Written task:
Format every line of the listing below as a numbered list, omitting any blank lines.

##### Records for the exercise

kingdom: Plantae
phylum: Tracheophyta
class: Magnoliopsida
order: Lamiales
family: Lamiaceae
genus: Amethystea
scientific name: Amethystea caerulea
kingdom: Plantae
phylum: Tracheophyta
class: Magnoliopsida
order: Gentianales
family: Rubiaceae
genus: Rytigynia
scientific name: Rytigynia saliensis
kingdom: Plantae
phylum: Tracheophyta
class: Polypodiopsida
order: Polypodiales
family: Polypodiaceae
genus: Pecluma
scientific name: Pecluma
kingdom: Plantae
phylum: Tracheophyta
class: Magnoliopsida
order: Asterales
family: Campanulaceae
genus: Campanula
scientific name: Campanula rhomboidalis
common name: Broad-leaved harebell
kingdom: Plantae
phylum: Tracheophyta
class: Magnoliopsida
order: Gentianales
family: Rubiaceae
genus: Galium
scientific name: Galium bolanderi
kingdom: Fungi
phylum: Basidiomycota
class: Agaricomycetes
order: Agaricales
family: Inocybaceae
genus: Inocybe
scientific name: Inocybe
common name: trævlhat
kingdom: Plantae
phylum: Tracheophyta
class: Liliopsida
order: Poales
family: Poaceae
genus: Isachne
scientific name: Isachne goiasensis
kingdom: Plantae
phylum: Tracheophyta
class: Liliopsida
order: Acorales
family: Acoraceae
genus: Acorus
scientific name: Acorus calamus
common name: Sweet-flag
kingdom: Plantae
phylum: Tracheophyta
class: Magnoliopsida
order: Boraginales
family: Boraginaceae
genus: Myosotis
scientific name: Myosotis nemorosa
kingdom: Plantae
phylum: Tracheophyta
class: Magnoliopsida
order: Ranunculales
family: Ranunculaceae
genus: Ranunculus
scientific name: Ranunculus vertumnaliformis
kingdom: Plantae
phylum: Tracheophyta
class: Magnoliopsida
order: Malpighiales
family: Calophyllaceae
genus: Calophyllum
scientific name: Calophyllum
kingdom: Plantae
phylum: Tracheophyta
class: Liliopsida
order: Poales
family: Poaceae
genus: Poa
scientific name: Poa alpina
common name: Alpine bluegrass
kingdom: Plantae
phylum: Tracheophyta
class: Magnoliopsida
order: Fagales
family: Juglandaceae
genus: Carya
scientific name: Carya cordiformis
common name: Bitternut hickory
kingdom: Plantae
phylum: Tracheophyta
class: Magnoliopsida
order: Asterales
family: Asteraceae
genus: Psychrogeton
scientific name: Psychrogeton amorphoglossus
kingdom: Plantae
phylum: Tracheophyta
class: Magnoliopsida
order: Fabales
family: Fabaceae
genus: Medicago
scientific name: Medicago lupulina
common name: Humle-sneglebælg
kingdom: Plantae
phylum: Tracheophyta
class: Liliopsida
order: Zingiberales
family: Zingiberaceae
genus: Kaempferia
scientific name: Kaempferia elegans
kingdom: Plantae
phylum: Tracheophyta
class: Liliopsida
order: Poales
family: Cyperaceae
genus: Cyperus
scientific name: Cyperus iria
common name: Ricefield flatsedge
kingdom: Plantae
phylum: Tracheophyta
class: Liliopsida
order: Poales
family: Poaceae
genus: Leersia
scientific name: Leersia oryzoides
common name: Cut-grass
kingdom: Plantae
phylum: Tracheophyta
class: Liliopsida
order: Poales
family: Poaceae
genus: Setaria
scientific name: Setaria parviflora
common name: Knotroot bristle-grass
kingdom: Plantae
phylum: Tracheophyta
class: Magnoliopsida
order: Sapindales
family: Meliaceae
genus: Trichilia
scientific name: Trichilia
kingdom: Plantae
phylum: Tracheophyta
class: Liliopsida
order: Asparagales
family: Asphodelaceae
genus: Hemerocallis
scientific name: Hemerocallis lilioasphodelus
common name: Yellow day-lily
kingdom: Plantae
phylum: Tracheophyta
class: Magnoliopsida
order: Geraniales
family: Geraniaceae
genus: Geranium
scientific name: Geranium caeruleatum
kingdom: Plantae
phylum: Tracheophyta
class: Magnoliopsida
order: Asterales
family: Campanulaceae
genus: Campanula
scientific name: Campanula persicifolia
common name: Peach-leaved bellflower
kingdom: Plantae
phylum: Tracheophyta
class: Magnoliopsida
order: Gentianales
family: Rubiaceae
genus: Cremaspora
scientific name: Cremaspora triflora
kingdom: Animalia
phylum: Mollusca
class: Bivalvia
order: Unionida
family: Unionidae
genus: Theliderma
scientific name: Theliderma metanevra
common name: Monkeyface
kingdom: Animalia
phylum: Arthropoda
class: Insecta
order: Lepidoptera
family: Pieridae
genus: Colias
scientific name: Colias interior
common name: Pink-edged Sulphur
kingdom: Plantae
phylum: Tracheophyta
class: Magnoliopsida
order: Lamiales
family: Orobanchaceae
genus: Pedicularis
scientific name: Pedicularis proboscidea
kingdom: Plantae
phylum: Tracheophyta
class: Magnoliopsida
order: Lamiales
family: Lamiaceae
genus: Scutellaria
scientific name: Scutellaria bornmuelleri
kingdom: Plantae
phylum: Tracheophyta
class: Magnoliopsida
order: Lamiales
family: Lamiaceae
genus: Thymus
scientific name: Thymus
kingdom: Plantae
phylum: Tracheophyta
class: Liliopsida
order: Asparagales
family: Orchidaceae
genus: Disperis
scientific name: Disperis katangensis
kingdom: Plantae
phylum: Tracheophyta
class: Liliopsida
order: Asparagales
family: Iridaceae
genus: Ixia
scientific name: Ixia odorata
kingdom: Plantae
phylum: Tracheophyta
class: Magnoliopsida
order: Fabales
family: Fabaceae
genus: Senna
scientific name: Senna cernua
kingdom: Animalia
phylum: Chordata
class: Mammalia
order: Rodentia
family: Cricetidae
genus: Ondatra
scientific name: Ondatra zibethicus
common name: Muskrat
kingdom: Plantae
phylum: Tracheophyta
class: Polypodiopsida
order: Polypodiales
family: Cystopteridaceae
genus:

##########

Expected output:
1. kingdom: Plantae
2. phylum: Tracheophyta
3. class: Magnoliopsida
4. order: Lamiales
5. family: Lamiaceae
6. genus: Amethystea
7. scientific name: Amethystea caerulea
8. kingdom: Plantae
9. phylum: Tracheophyta
10. class: Magnoliopsida
11. order: Gentianales
12. family: Rubiaceae
13. genus: Rytigynia
14. scientific name: Rytigynia saliensis
15. kingdom: Plantae
16. phylum: Tracheophyta
17. class: Polypodiopsida
18. order: Polypodiales
19. family: Polypodiaceae
20. genus: Pecluma
21. scientific name: Pecluma
22. kingdom: Plantae
23. phylum: Tracheophyta
24. class: Magnoliopsida
25. order: Asterales
26. family: Campanulaceae
27. genus: Campanula
28. scientific name: Campanula rhomboidalis
29. common name: Broad-leaved harebell
30. kingdom: Plantae
31. phylum: Tracheophyta
32. class: Magnoliopsida
33. order: Gentianales
34. family: Rubiaceae
35. genus: Galium
36. scientific name: Galium bolanderi
37. kingdom: Fungi
38. phylum: Basidiomycota
39. class: Agaricomycetes
40. order: Agaricales
41. family: Inocybaceae
42. genus: Inocybe
43. scientific name: Inocybe
44. common name: trævlhat
45. kingdom: Plantae
46. phylum: Tracheophyta
47. class: Liliopsida
48. order: Poales
49. family: Poaceae
50. genus: Isachne
51. scientific name: Isachne goiasensis
52. kingdom: Plantae
53. phylum: Tracheophyta
54. class: Liliopsida
55. order: Acorales
56. family: Acoraceae
57. genus: Acorus
58. scientific name: Acorus calamus
59. common name: Sweet-flag
60. kingdom: Plantae
61. phylum: Tracheophyta
62. class: Magnoliopsida
63. order: Boraginales
64. family: Boraginaceae
65. genus: Myosotis
66. scientific name: Myosotis nemorosa
67. kingdom: Plantae
68. phylum: Tracheophyta
69. class: Magnoliopsida
70. order: Ranunculales
71. family: Ranunculaceae
72. genus: Ranunculus
73. scientific name: Ranunculus vertumnaliformis
74. kingdom: Plantae
75. phylum: Tracheophyta
76. class: Magnoliopsida
77. order: Malpighiales
78. family: Calophyllaceae
79. genus: Calophyllum
80. scientific name: Calophyllum
81. kingdom: Plantae
82. phylum: Tracheophyta
83. class: Liliopsida
84. order: Poales
85. family: Poaceae
86. genus: Poa
87. scientific name: Poa alpina
88. common name: Alpine bluegrass
89. kingdom: Plantae
90. phylum: Tracheophyta
91. class: Magnoliopsida
92. order: Fagales
93. family: Juglandaceae
94. genus: Carya
95. scientific name: Carya cordiformis
96. common name: Bitternut hickory
97. kingdom: Plantae
98. phylum: Tracheophyta
99. class: Magnoliopsida
100. order: Asterales
101. family: Asteraceae
102. genus: Psychrogeton
103. scientific name: Psychrogeton amorphoglossus
104. kingdom: Plantae
105. phylum: Tracheophyta
106. class: Magnoliopsida
107. order: Fabales
108. family: Fabaceae
109. genus: Medicago
110. scientific name: Medicago lupulina
111. common name: Humle-sneglebælg
112. kingdom: Plantae
113. phylum: Tracheophyta
114. class: Liliopsida
115. order: Zingiberales
116. family: Zingiberaceae
117. genus: Kaempferia
118. scientific name: Kaempferia elegans
119. kingdom: Plantae
120. phylum: Tracheophyta
121. class: Liliopsida
122. order: Poales
123. family: Cyperaceae
124. genus: Cyperus
125. scientific name: Cyperus iria
126. common name: Ricefield flatsedge
127. kingdom: Plantae
128. phylum: Tracheophyta
129. class: Liliopsida
130. order: Poales
131. family: Poaceae
132. genus: Leersia
133. scientific name: Leersia oryzoides
134. common name: Cut-grass
135. kingdom: Plantae
136. phylum: Tracheophyta
137. class: Liliopsida
138. order: Poales
139. family: Poaceae
140. genus: Setaria
141. scientific name: Setaria parviflora
142. common name: Knotroot bristle-grass
143. kingdom: Plantae
144. phylum: Tracheophyta
145. class: Magnoliopsida
146. order: Sapindales
147. family: Meliaceae
148. genus: Trichilia
149. scientific name: Trichilia
150. kingdom: Plantae
151. phylum: Tracheophyta
152. class: Liliopsida
153. order: Asparagales
154. family: Asphodelaceae
155. genus: Hemerocallis
156. scientific name: Hemerocallis lilioasphodelus
157. common name: Yellow day-lily
158. kingdom: Plantae
159. phylum: Tracheophyta
160. class: Magnoliopsida
161. order: Geraniales
162. family: Geraniaceae
163. genus: Geranium
164. scientific name: Geranium caeruleatum
165. kingdom: Plantae
166. phylum: Tracheophyta
167. class: Magnoliopsida
168. order: Asterales
169. family: Campanulaceae
170. genus: Campanula
171. scientific name: Campanula persicifolia
172. common name: Peach-leaved bellflower
173. kingdom: Plantae
174. phylum: Tracheophyta
175. class: Magnoliopsida
176. order: Gentianales
177. family: Rubiaceae
178. genus: Cremaspora
179. scientific name: Cremaspora triflora
180. kingdom: Animalia
181. phylum: Mollusca
182. class: Bivalvia
183. order: Unionida
184. family: Unionidae
185. genus: Theliderma
186. scientific name: Theliderma metanevra
187. common name: Monkeyface
188. kingdom: Animalia
189. phylum: Arthropoda
190. class: Insecta
191. order: Lepidoptera
192. family: Pieridae
193. genus: Colias
194. scientific name: Colias interior
195. common name: Pink-edged Sulphur
196. kingdom: Plantae
197. phylum: Tracheophyta
198. class: Magnoliopsida
199. order: Lamiales
200. family: Orobanchaceae
201. genus: Pedicularis
202. scientific name: Pedicularis proboscidea
203. kingdom: Plantae
204. phylum: Tracheophyta
205. class: Magnoliopsida
206. order: Lamiales
207. family: Lamiaceae
208. genus: Scutellaria
209. scientific name: Scutellaria bornmuelleri
210. kingdom: Plantae
211. phylum: Tracheophyta
212. class: Magnoliopsida
213. order: Lamiales
214. family: Lamiaceae
215. genus: Thymus
216. scientific name: Thymus
217. kingdom: Plantae
218. phylum: Tracheophyta
219. class: Liliopsida
220. order: Asparagales
221. family: Orchidaceae
222. genus: Disperis
223. scientific name: Disperis katangensis
224. kingdom: Plantae
225. phylum: Tracheophyta
226. class: Liliopsida
227. order: Asparagales
228. family: Iridaceae
229. genus: Ixia
230. scientific name: Ixia odorata
231. kingdom: Plantae
232. phylum: Tracheophyta
233. class: Magnoliopsida
234. order: Fabales
235. family: Fabaceae
236. genus: Senna
237. scientific name: Senna cernua
238. kingdom: Animalia
239. phylum: Chordata
240. class: Mammalia
241. order: Rodentia
242. family: Cricetidae
243. genus: Ondatra
244. scientific name: Ondatra zibethicus
245. common name: Muskrat
246. kingdom: Plantae
247. phylum: Tracheophyta
248. class: Polypodiopsida
249. order: Polypodiales
250. family: Cystopteridaceae
251. genus:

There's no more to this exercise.